▶ [Source extract]
____

Between 2013 and 2016, a marine heatwave wreaked havoc off California’s coast causing sea temperatures to rise by 6°C (10.8°F). Ominously nicknamed “The Blob”, it led to the closure of fisheries and caused whales, sea lions, and seabirds to starve as the plankton they depend on perished in the heat.
In addition to harming sea life, marine heatwaves impact us by damaging the fisheries that 56 million people worldwide rely on for food or employment. In fact, research published last week found that fishing losses due to climate change are as high as 35 percent in certain regions such as the North Sea and East China Sea.
“We were stunned to find that fisheries around the world have already responded to ocean warming,” Dr Malin Pinsky, an ecologist at Rutgers University, said in a statement last week. “These aren’t hypothetical changes sometime in the future.”
Another significant victim of ocean heatwaves is coral. Often described as the rainforests of the sea, coral reefs are home to a plethora of creatures, from tiny crustaceans and bizarre-looking nudibranchs to colorful parrot fish and blacktip reef sharks. Thanks to ocean warming, half of the coral in the northern Great Barrier Reef has died since 2016, and it probably won’t recover.
Along with coral reefs, marine heatwaves damage kelp forests and seagrass beds, both of which form the bases of important ecosystems. Kelp forests supply shelter to shellfish, fish, and marine mammals like sea otters and gray whales. Meanwhile, turtles, dugongs, and even sharks snack on seagrass, which also acts as an important carbon store.
“Carbon stored by sea grasses and mangroves may be released if they are hit by extreme temperatures,” warned Smale.
The new research adds to the overflowing pile of evidence that shows human-induced climate change is having disastrous consequences on the environment, harming the resources on which we depend.
“Given the confidence in projections of intensifying extreme warming events with anthropogenic climate change, marine conservation and management approaches must consider marine heatwaves and other extreme climatic events if they are to maintain and conserve the integrity of highly valuable marine ecosystems over the coming decades,” the study’s authors conclude.

____

▶ [Supplied material]
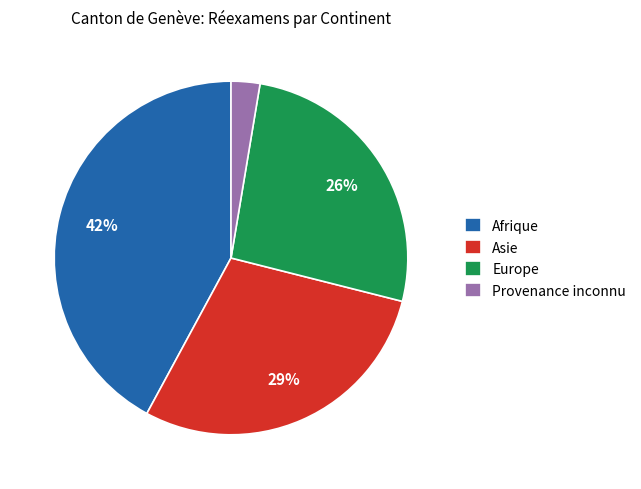

Is the sum of Europe and Asie greater than half?

Yes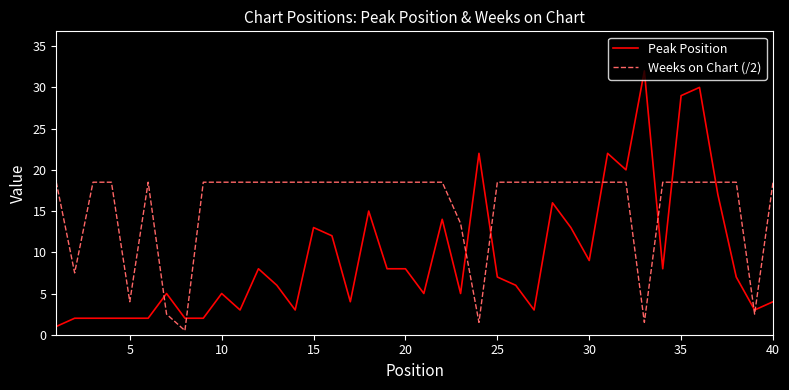

Which series has the largest total across all categories?

Weeks on Chart (/2)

____

▶ [Required actions]
1. Transcribe the passage of the marine heatwave article from "In addition to" to "East China Sea.".
2. Answer these from the marine heatwave article:
(a) By how much did sea temperatures rise off California's coast during the 2013–2016 heatwave?
(b) How many people worldwide rely on fisheries for food or employment?
(c) How much of the coral in the northern Great Barrier Reef has died since 2016?

▶ [Task responses]
1.
In addition to harming sea life, marine heatwaves impact us by damaging the fisheries that 56 million people worldwide rely on for food or employment. In fact, research published last week found that fishing losses due to climate change are as high as 35 percent in certain regions such as the North Sea and East China Sea.

2.
(a) 6°C (10.8°F)
(b) 56 million
(c) Half